BEGIN DATASET CONTENT

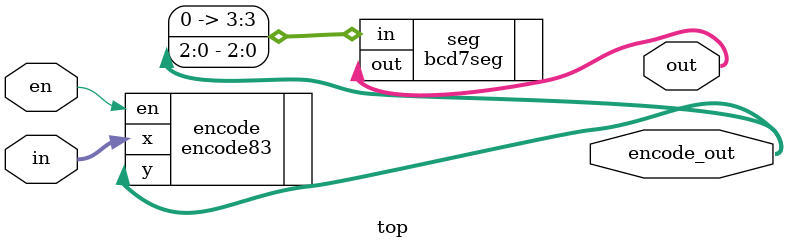
<source format=v>
module top(
  input [7:0] in,
  input en,
  output [6:0] out,
  output [2:0] encode_out
);

//wire [2:0] encode_out;

encode83 encode(.x(in), .en(en), .y(encode_out));
bcd7seg seg(.in({1'b0, encode_out}), .out(out));

endmodule

</source>
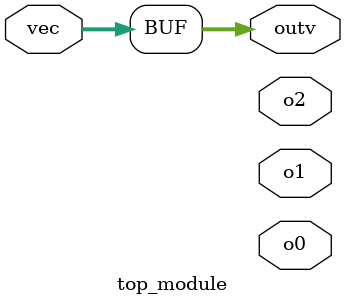
<source format=v>
module top_module ( 
    input wire [2:0] vec,
    output wire [2:0] outv,
    output wire o2,
    output wire o1,
    output wire o0  ); // Module body starts after module declaration
    assign outv=vec;
    
endmodule

</source>
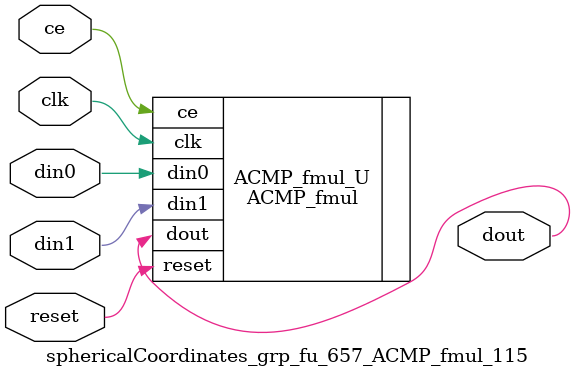
<source format=v>

`timescale 1 ns / 1 ps
module sphericalCoordinates_grp_fu_657_ACMP_fmul_115(
    clk,
    reset,
    ce,
    din0,
    din1,
    dout);

parameter ID = 32'd1;
parameter NUM_STAGE = 32'd1;
parameter din0_WIDTH = 32'd1;
parameter din1_WIDTH = 32'd1;
parameter dout_WIDTH = 32'd1;
input clk;
input reset;
input ce;
input[din0_WIDTH - 1:0] din0;
input[din1_WIDTH - 1:0] din1;
output[dout_WIDTH - 1:0] dout;



ACMP_fmul #(
.ID( ID ),
.NUM_STAGE( 4 ),
.din0_WIDTH( din0_WIDTH ),
.din1_WIDTH( din1_WIDTH ),
.dout_WIDTH( dout_WIDTH ))
ACMP_fmul_U(
    .clk( clk ),
    .reset( reset ),
    .ce( ce ),
    .din0( din0 ),
    .din1( din1 ),
    .dout( dout ));

endmodule

</source>
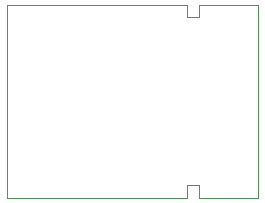
<source format=gbr>
G04 (created by PCBNEW (22-Jun-2014 BZR 4027)-stable) date Thu 04 Dec 2014 22:27:19 CET*
%MOIN*%
G04 Gerber Fmt 3.4, Leading zero omitted, Abs format*
%FSLAX34Y34*%
G01*
G70*
G90*
G04 APERTURE LIST*
%ADD10C,0.00590551*%
%ADD11C,0.0039*%
G04 APERTURE END LIST*
G54D10*
G54D11*
X-4635Y-3210D02*
X-4596Y-3210D01*
X-4635Y3197D02*
X-4635Y-3210D01*
X-4616Y3197D02*
X-4635Y3197D01*
X1771Y3197D02*
X3740Y3197D01*
X1377Y3197D02*
X-4606Y3197D01*
X1377Y2793D02*
X1377Y3187D01*
X1771Y2793D02*
X1377Y2793D01*
X1771Y3187D02*
X1771Y2793D01*
X1377Y-3210D02*
X-4606Y-3210D01*
X1771Y-3210D02*
X3740Y-3210D01*
X1377Y-2796D02*
X1377Y-3190D01*
X1771Y-2796D02*
X1377Y-2796D01*
X1771Y-3190D02*
X1771Y-2796D01*
X200Y3200D02*
X-600Y3200D01*
X3740Y-3200D02*
X3740Y3200D01*
M02*

</source>
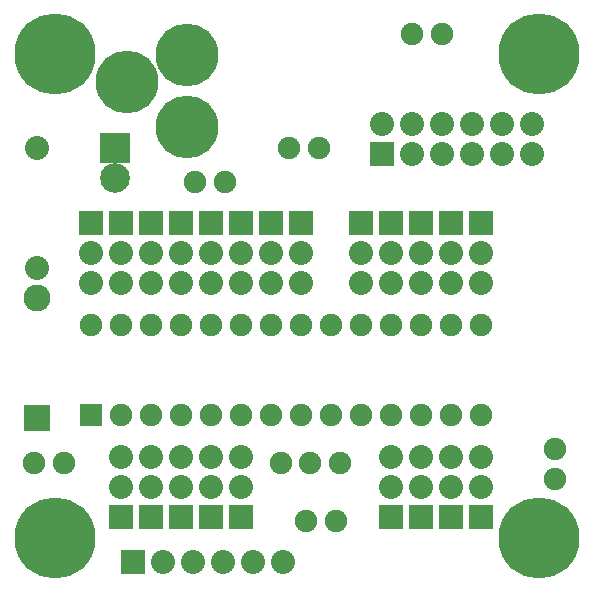
<source format=gbs>
G04 (created by PCBNEW (2013-04-19 BZR 4011)-stable) date 19/08/2014 16:01:40*
%MOIN*%
G04 Gerber Fmt 3.4, Leading zero omitted, Abs format*
%FSLAX34Y34*%
G01*
G70*
G90*
G04 APERTURE LIST*
%ADD10C,0*%
%ADD11C,0.27*%
%ADD12C,0.075*%
%ADD13R,0.075X0.075*%
%ADD14R,0.0987X0.0987*%
%ADD15C,0.0987*%
%ADD16R,0.08X0.08*%
%ADD17C,0.08*%
%ADD18C,0.09*%
%ADD19R,0.09X0.09*%
%ADD20C,0.209*%
G04 APERTURE END LIST*
G54D10*
G54D11*
X23228Y-17322D03*
X39370Y-17322D03*
X39370Y-33464D03*
G54D12*
X35153Y-16648D03*
X36153Y-16648D03*
X32053Y-20448D03*
X31053Y-20448D03*
X23553Y-30948D03*
X22553Y-30948D03*
X28900Y-21600D03*
X27900Y-21600D03*
X25453Y-29348D03*
X26453Y-29348D03*
X27453Y-29348D03*
X28453Y-29348D03*
X29453Y-29348D03*
X30453Y-29348D03*
X31453Y-29348D03*
X32453Y-29348D03*
X33453Y-29348D03*
X34453Y-29348D03*
X35453Y-29348D03*
X36453Y-29348D03*
X37453Y-29348D03*
G54D13*
X24453Y-29348D03*
G54D12*
X37453Y-26348D03*
X36453Y-26348D03*
X35453Y-26348D03*
X34453Y-26348D03*
X33453Y-26348D03*
X32453Y-26348D03*
X31453Y-26348D03*
X30453Y-26348D03*
X29453Y-26348D03*
X28453Y-26348D03*
X27453Y-26348D03*
X26453Y-26348D03*
X25453Y-26348D03*
X24453Y-26348D03*
G54D14*
X25253Y-20448D03*
G54D15*
X25253Y-21448D03*
G54D16*
X25846Y-34251D03*
G54D17*
X26846Y-34251D03*
X27846Y-34251D03*
X28846Y-34251D03*
X29846Y-34251D03*
X30846Y-34251D03*
G54D16*
X29453Y-32748D03*
G54D17*
X29453Y-31748D03*
X29453Y-30748D03*
G54D16*
X33453Y-22948D03*
G54D17*
X33453Y-23948D03*
X33453Y-24948D03*
G54D16*
X34453Y-22948D03*
G54D17*
X34453Y-23948D03*
X34453Y-24948D03*
G54D16*
X35453Y-22948D03*
G54D17*
X35453Y-23948D03*
X35453Y-24948D03*
G54D16*
X36453Y-22948D03*
G54D17*
X36453Y-23948D03*
X36453Y-24948D03*
G54D16*
X37453Y-22948D03*
G54D17*
X37453Y-23948D03*
X37453Y-24948D03*
G54D16*
X37453Y-32748D03*
G54D17*
X37453Y-31748D03*
X37453Y-30748D03*
G54D16*
X36453Y-32748D03*
G54D17*
X36453Y-31748D03*
X36453Y-30748D03*
G54D16*
X35453Y-32748D03*
G54D17*
X35453Y-31748D03*
X35453Y-30748D03*
G54D16*
X34453Y-32748D03*
G54D17*
X34453Y-31748D03*
X34453Y-30748D03*
G54D16*
X29453Y-22948D03*
G54D17*
X29453Y-23948D03*
X29453Y-24948D03*
G54D16*
X28453Y-32748D03*
G54D17*
X28453Y-31748D03*
X28453Y-30748D03*
G54D16*
X27453Y-32748D03*
G54D17*
X27453Y-31748D03*
X27453Y-30748D03*
G54D16*
X26453Y-32748D03*
G54D17*
X26453Y-31748D03*
X26453Y-30748D03*
G54D16*
X25453Y-32748D03*
G54D17*
X25453Y-31748D03*
X25453Y-30748D03*
G54D16*
X24453Y-22948D03*
G54D17*
X24453Y-23948D03*
X24453Y-24948D03*
G54D16*
X25453Y-22948D03*
G54D17*
X25453Y-23948D03*
X25453Y-24948D03*
G54D16*
X26453Y-22948D03*
G54D17*
X26453Y-23948D03*
X26453Y-24948D03*
G54D16*
X27453Y-22948D03*
G54D17*
X27453Y-23948D03*
X27453Y-24948D03*
G54D16*
X28453Y-22948D03*
G54D17*
X28453Y-23948D03*
X28453Y-24948D03*
G54D18*
X22653Y-25448D03*
G54D19*
X22653Y-29448D03*
G54D17*
X22653Y-20448D03*
X22653Y-24448D03*
G54D16*
X30453Y-22948D03*
G54D17*
X30453Y-23948D03*
X30453Y-24948D03*
G54D16*
X31453Y-22948D03*
G54D17*
X31453Y-23948D03*
X31453Y-24948D03*
G54D11*
X23228Y-33464D03*
G54D12*
X32737Y-30948D03*
X30769Y-30948D03*
X31753Y-30948D03*
G54D16*
X34153Y-20648D03*
G54D17*
X34153Y-19648D03*
X35153Y-20648D03*
X35153Y-19648D03*
X36153Y-20648D03*
X36153Y-19648D03*
X37153Y-20648D03*
X37153Y-19648D03*
X38153Y-20648D03*
X38153Y-19648D03*
X39153Y-20648D03*
X39153Y-19648D03*
G54D20*
X27650Y-17350D03*
X27650Y-19750D03*
X25650Y-18250D03*
G54D12*
X31600Y-32900D03*
X32600Y-32900D03*
X39900Y-30500D03*
X39900Y-31500D03*
M02*

</source>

END DATASET CONTENT

→ **DIRECTIVE**: Keep only the lines from the line with "X37153Y-20648D03*" to the end of the records above, and repeat them exactly.

→ **WORKED SOLUTION**:
X37153Y-20648D03*
X37153Y-19648D03*
X38153Y-20648D03*
X38153Y-19648D03*
X39153Y-20648D03*
X39153Y-19648D03*
G54D20*
X27650Y-17350D03*
X27650Y-19750D03*
X25650Y-18250D03*
G54D12*
X31600Y-32900D03*
X32600Y-32900D03*
X39900Y-30500D03*
X39900Y-31500D03*
M02*

</source>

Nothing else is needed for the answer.